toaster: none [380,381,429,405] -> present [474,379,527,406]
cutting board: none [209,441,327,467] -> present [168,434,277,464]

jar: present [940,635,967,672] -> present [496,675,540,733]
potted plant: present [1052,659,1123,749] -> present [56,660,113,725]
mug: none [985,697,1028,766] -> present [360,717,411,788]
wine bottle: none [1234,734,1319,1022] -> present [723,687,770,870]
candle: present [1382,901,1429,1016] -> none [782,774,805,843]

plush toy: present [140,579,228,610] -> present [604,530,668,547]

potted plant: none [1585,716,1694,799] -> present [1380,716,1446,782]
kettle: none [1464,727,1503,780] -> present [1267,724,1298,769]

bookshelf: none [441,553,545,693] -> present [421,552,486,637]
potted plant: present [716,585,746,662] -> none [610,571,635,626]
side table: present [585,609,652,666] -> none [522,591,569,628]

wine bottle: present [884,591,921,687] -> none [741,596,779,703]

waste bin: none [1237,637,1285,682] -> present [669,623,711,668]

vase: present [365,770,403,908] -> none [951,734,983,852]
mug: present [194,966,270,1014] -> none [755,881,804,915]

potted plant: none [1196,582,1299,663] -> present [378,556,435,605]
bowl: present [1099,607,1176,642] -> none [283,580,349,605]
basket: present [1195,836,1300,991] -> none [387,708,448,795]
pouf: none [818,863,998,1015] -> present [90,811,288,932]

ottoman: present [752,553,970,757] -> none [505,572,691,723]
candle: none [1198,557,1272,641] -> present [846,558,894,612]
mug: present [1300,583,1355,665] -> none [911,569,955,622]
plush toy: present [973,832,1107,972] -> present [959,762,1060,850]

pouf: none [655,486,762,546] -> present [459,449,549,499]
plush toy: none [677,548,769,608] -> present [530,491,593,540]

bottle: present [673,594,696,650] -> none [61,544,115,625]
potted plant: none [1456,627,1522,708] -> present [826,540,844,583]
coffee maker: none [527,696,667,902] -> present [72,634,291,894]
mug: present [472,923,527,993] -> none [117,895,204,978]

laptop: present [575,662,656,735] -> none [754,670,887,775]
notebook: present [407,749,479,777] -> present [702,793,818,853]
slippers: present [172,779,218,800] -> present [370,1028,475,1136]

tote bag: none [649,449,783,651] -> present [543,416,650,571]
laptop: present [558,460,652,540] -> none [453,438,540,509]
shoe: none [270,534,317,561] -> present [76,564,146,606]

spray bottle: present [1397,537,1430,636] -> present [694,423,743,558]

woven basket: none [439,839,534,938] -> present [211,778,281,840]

- TO DO: Wherever the word "plush" turns up in the records above, copy the line that holds it.

- WRITTEN REPLY:
plush toy: present [140,579,228,610] -> present [604,530,668,547]
plush toy: present [973,832,1107,972] -> present [959,762,1060,850]
plush toy: none [677,548,769,608] -> present [530,491,593,540]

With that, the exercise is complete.